-- Task data follows --

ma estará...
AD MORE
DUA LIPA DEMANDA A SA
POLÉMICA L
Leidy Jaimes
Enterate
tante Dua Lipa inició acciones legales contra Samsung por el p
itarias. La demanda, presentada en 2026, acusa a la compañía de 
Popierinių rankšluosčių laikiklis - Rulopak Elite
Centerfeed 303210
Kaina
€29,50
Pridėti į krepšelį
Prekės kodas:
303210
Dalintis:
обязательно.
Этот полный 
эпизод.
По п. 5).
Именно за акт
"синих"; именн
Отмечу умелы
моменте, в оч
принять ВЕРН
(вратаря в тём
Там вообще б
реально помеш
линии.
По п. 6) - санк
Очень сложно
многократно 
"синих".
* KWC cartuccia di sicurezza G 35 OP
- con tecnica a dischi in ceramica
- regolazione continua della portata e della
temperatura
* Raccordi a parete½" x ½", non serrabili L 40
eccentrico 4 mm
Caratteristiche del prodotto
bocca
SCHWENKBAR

-- Task data concluded --
-- Task data follows --

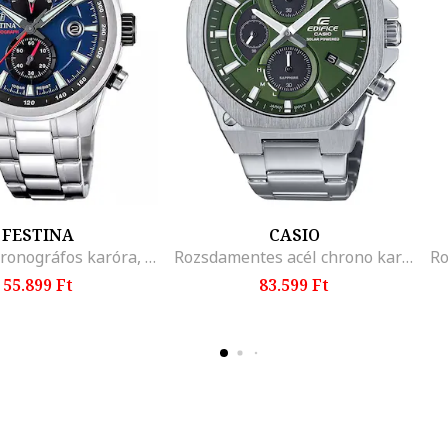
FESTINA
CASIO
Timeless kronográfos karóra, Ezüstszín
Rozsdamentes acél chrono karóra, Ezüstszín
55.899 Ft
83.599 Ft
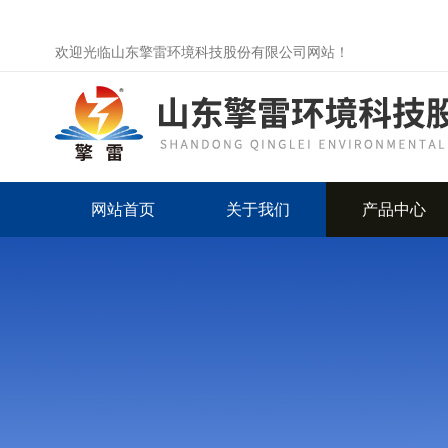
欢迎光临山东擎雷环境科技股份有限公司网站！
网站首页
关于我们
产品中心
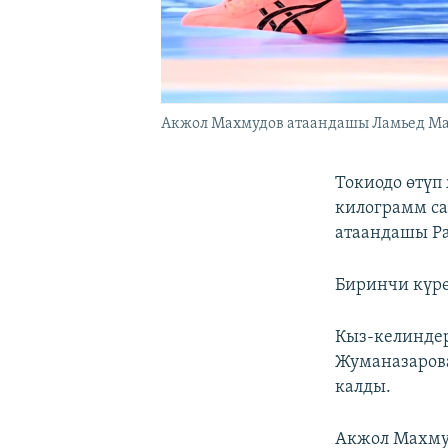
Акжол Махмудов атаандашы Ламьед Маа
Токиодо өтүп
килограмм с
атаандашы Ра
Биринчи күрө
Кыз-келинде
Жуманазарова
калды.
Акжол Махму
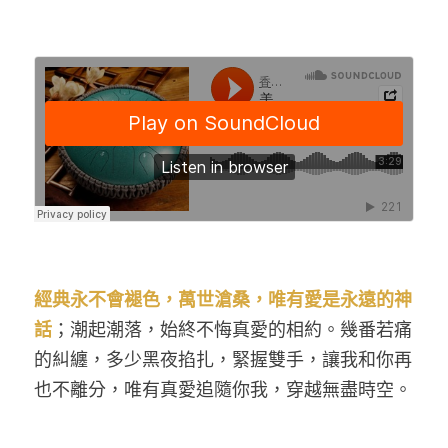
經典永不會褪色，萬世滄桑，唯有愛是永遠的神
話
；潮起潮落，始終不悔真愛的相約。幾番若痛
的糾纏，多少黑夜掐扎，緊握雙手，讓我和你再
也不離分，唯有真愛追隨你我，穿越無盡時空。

-- Task data concluded --

[What the exercise asks]
Turn the lines from the one containing "Акжол Махмудов атаандашы Ламьед Маа" through the one containing "也不離分，唯有真愛追隨你我，穿越無盡時空。", both included, into a JSON list of strings with one string per line and no blank lines. Leave the picture lines out of the list.

[Problem solution]
[
  "Акжол Махмудов атаандашы Ламьед Маа",
  "Токиодо өтүп",
  "килограмм с",
  "атаандашы Ра",
  "Биринчи күрө",
  "Кыз-келинде",
  "Жуманазарова",
  "калды.",
  "Акжол Махму",
  "經典永不會褪色，萬世滄桑，唯有愛是永遠的神",
  "話",
  "；潮起潮落，始終不悔真愛的相約。幾番若痛",
  "的糾纏，多少黑夜掐扎，緊握雙手，讓我和你再",
  "也不離分，唯有真愛追隨你我，穿越無盡時空。"
]